START Excerpt to read

REPORT on the proposal for a Council decision concerning the conclusion, on behalf of the European Community, of the Kyoto Protocol to the United Nations Framework Convention on Climate Change and the joint fulfilment of commitments thereunder
(COM(2001) 579 – C5‑0019/2002 – 2001/0248(CNS)

24 January 2002 - *

Committee on the Environment, Public Health and Consumer Policy
Rapporteur: Jorge Moreira da Silva

Procedure : 2001/0248(CNS)
Document stages in plenary
Document selected :  
A5-0025/2002
Texts tabled :
A5-0025/2002
Debates :
Votes :
Texts adopted :

PROCEDURAL PAGE

By letter of 11 January 2002 the Council consulted Parliament, pursuant to Article 300(3), first subparagraph of the EC Treaty, on the proposal for a Council decision concerning the conclusion, on behalf of the European Community, of the Kyoto Protocol to the United Nations Framework Convention on Climate Change and the joint fulfilment of commitments thereunder (COM(2001) 579 – 2001/0248(CNS).

At the sitting of 17 January 2002 the President of Parliament announced that he had referred the proposal to the Committee on the Environment, Public Health and Consumer Policy as the committee responsible and to the Committee on Industry, External Trade, Research and Energy and the Committee on Regional Policy, Transport and Tourism for their opinions (C5‑0019/2002).

The Committee on the Environment, Public Health and Consumer Policy appointed Jorge Moreira da Silva rapporteur at its meeting of 5 November 2001.

It considered the proposal for a Council decision and the draft report at its meetings of 19 December 2001 and 23 January 2002.

At the last meeting it adopted the draft legislative resolution unanimously.

The following were present for the vote: Caroline F. Jackson, chairman; Alexander de Roo and Anneli Hulthén, vice-chairmen; Jorge Moreira da Silva, rapporteur; Per-Arne Arvidsson, Hans Blokland, David Robert Bowe, John Bowis, Philip Bushill-Matthews (for Martin Callanan), Dorette Corbey, Chris Davies, Jillian Evans (for Patricia McKenna), Anne Ferreira, Karl-Heinz Florenz, Laura González Álvarez, Robert Goodwill, Christa Klaß, Eija-Riitta Anneli Korhola, Peter Liese, Minerva Melpomeni Malliori, Erik Meijer (for Jonas Sjöstedt), Rosemarie Müller, Riitta Myller, Giuseppe Nisticò, Marit Paulsen, Dagmar Roth-Behrendt, Guido Sacconi, Karin Scheele, Renate Sommer (for Giacomo Santini), María Sornosa Martínez, Catherine Stihler, Antonios Trakatellis, Kathleen Van Brempt, Phillip Whitehead.

The Committee on Industry, External Trade, Research and Energy decided on 8 January 2002 and the Committee on Regional Policy, Transport and Tourism on 19 December 2001 not to give an opinion.

The report was tabled on 24 January 2002.

END Excerpt to read
START Supplied information

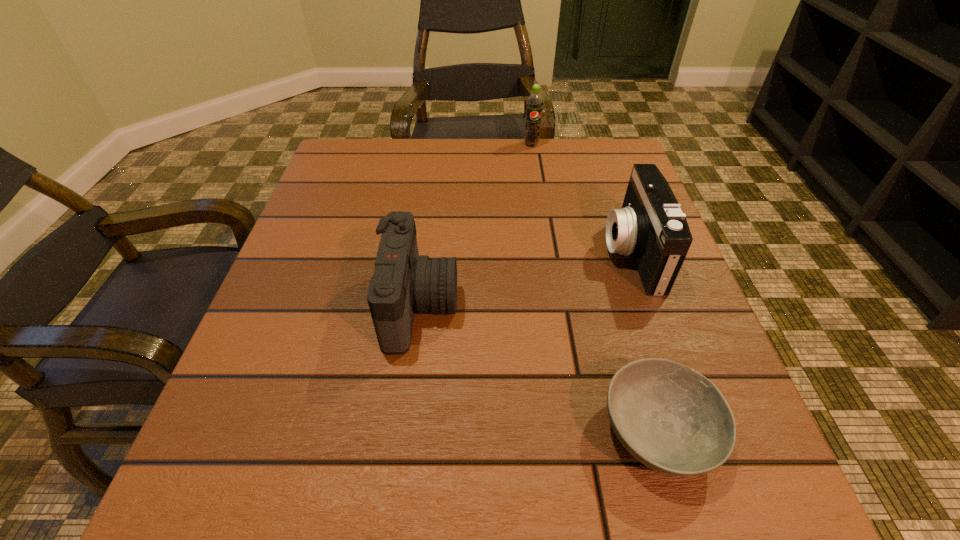
Locate an element on the screen. This screenshot has height=540, width=960. vacant space situated 0.130m at the lens of the leftmost object is located at coordinates (531, 306).

You are a GUI agent. You are given a task and a screenshot of the screen. Output one action in this format:
    pyautogui.click(x=<x>, y=<y>)
    Task: Click on the free space located on the back of the bowl
    
    Given the screenshot: What is the action you would take?
    pyautogui.click(x=608, y=261)

At what (x,y) coordinates should I click in order to perform the action: click on object that is at the far edge. Please return your answer as a coordinate pair (x, y). This screenshot has height=540, width=960. Looking at the image, I should click on (534, 103).

At what (x,y) coordinates should I click in order to perform the action: click on object that is at the near edge. Please return your answer as a coordinate pair (x, y). Looking at the image, I should click on (672, 419).

Where is `camcorder at the right edge`? The height and width of the screenshot is (540, 960). camcorder at the right edge is located at coordinates (x=650, y=226).

The width and height of the screenshot is (960, 540). I want to click on bowl situated at the right edge, so click(x=672, y=419).

At what (x,y) coordinates should I click in order to perform the action: click on object that is positioned at the near right corner. Please return your answer as a coordinate pair (x, y). The image size is (960, 540). Looking at the image, I should click on (672, 419).

Identify the location of vacant region at the far edge of the desktop. The height and width of the screenshot is (540, 960). (459, 173).

Image resolution: width=960 pixels, height=540 pixels. Find the location of `vacant region at the near edge`. vacant region at the near edge is located at coordinates (588, 466).

Locate an element on the screen. vacant space at the left edge of the desktop is located at coordinates (323, 209).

END Supplied information

**What is being asked:**
Copy out everything in the Kyoto Protocol report from "At the sitting" down to "legislative resolution unanimously.", word for word. The items have no connection to the Kyoto Protocol report.

**Result of this task:**
At the sitting of 17 January 2002 the President of Parliament announced that he had referred the proposal to the Committee on the Environment, Public Health and Consumer Policy as the committee responsible and to the Committee on Industry, External Trade, Research and Energy and the Committee on Regional Policy, Transport and Tourism for their opinions (C5‑0019/2002).

The Committee on the Environment, Public Health and Consumer Policy appointed Jorge Moreira da Silva rapporteur at its meeting of 5 November 2001.

It considered the proposal for a Council decision and the draft report at its meetings of 19 December 2001 and 23 January 2002.

At the last meeting it adopted the draft legislative resolution unanimously.